I have meant to write about this for a really long time but, as the saying goes, it is kinda complicated and I sometime lack the mental energy to write about complicated things.

Heel and foot pain, and “plantar fascitis” are excessively common. And common medical problems are obviously talked about a lot. The down side of that is that they are not always talked about or much less understood correctly. “Plantar fascitis” is a close contender to “sciatica” as a misused term that in reality covers more than one problem. And in the case of plantar fascitis, as in sciatica, knowing more exactly what you are dealing with is pretty important because they may require drastically different treatments.

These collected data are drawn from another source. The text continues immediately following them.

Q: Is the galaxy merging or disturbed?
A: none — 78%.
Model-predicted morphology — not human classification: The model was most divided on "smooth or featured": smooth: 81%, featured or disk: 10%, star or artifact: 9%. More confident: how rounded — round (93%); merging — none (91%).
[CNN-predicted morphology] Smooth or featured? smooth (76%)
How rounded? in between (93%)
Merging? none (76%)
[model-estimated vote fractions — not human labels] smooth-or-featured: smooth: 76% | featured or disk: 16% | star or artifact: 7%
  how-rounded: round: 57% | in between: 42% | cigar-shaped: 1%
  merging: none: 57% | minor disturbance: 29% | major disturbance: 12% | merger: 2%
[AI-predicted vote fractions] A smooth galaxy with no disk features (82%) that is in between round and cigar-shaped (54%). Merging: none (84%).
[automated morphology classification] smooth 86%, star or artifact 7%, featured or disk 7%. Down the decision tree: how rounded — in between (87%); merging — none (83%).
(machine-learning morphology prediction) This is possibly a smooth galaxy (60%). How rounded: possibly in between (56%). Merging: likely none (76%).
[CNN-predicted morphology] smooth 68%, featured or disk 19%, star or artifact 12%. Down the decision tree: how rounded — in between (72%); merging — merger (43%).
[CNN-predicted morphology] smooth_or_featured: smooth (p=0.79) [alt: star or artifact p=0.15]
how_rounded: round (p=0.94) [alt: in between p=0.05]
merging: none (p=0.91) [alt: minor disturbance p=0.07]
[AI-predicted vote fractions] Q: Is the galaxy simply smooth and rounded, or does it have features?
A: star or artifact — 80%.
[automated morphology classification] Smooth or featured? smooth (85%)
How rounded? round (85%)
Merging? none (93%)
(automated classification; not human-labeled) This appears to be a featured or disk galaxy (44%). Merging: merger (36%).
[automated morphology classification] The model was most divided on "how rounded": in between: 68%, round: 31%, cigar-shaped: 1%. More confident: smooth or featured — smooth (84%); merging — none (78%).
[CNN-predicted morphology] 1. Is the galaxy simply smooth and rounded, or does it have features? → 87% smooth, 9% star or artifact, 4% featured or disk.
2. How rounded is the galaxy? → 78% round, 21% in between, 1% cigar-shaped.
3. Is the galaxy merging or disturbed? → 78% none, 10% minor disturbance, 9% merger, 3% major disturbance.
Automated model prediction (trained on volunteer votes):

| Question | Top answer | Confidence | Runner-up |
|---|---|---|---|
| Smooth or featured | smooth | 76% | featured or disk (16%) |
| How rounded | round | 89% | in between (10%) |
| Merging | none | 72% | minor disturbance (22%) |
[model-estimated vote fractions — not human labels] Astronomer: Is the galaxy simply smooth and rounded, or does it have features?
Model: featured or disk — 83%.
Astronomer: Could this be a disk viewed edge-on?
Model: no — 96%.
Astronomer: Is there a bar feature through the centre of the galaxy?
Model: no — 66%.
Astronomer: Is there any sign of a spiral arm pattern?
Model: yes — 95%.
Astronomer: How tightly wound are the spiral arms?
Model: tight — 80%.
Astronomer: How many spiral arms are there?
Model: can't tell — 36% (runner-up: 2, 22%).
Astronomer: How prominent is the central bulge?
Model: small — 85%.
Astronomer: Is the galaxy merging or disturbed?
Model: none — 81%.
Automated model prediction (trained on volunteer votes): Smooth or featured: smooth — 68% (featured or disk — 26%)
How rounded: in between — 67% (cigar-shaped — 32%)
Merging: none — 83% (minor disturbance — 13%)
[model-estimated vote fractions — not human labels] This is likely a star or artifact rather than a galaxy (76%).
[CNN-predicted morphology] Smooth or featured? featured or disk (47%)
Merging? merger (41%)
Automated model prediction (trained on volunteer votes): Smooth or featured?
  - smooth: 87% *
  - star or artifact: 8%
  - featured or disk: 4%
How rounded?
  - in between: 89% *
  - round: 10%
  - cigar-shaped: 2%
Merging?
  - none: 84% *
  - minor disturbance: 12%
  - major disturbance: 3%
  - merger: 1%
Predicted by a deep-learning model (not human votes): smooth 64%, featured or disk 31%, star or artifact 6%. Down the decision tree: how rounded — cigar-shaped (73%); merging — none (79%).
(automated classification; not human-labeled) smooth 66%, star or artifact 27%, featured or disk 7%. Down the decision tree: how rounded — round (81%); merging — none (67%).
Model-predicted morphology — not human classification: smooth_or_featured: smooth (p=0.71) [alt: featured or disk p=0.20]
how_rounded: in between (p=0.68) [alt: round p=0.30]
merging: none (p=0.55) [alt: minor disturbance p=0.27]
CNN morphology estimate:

For starters, you need to understand a bit about foot anatomy. If you peel back the layers from the bottom of your foot (for now, stick with doing that in your head only…), you will encounter a complex layer of ligamentous fascial tissue that has various attachments in the bones of the mid foot and toes, and for the most part, one common origin in the front of the heel bone called the calcaneus. The latter area is where you will have a large portion of your problems and symptoms.

Past the fascial and ligamentous layer, you will encounter several layers of muscular tissues. Some of those muscles start in the posterior calf and only their tendons are present in the sole of the foot; some muscle have their origin and attachments in the foot proper and are called intrinsic muscles.

Past the muscle layer, you will encounter the actual bottom of the bony arch of the foot, comprised of a series of bones arranged in the loose shape of an arch, connected in complex articulations that are designed to “give” under normal weight bearing conditions.